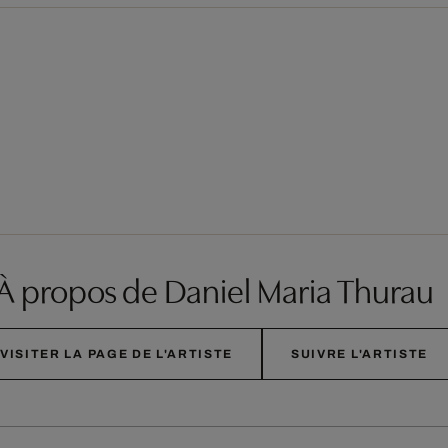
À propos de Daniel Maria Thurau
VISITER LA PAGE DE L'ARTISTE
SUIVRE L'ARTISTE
* * *
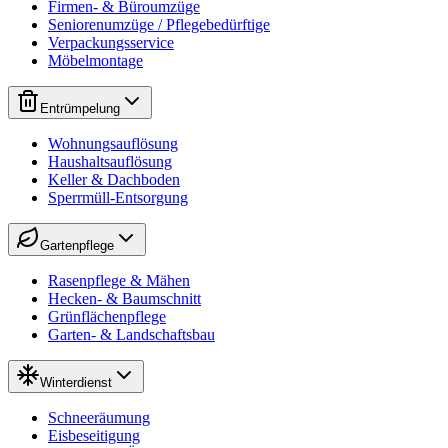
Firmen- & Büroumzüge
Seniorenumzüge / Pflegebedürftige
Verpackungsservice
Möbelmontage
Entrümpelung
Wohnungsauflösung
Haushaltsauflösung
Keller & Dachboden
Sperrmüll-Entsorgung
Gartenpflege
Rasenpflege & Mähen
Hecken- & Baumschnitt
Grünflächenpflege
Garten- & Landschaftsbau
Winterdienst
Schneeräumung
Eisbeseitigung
--
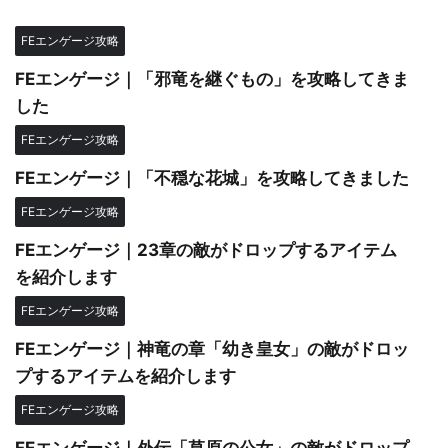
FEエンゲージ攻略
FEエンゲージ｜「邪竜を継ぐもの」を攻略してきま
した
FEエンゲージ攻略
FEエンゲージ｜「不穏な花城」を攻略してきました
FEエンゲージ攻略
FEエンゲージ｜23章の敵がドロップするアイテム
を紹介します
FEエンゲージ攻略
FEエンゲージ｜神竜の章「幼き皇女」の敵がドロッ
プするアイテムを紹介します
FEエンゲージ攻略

JOB ITEM — Could you set down, word for word, only the lines above from the line with "Möbelmontage" to the line with "Eisbeseitigung", including both?

ANSWER BELOW —
Möbelmontage
Entrümpelung
Wohnungsauflösung
Haushaltsauflösung
Keller & Dachboden
Sperrmüll-Entsorgung
Gartenpflege
Rasenpflege & Mähen
Hecken- & Baumschnitt
Grünflächenpflege
Garten- & Landschaftsbau
Winterdienst
Schneeräumung
Eisbeseitigung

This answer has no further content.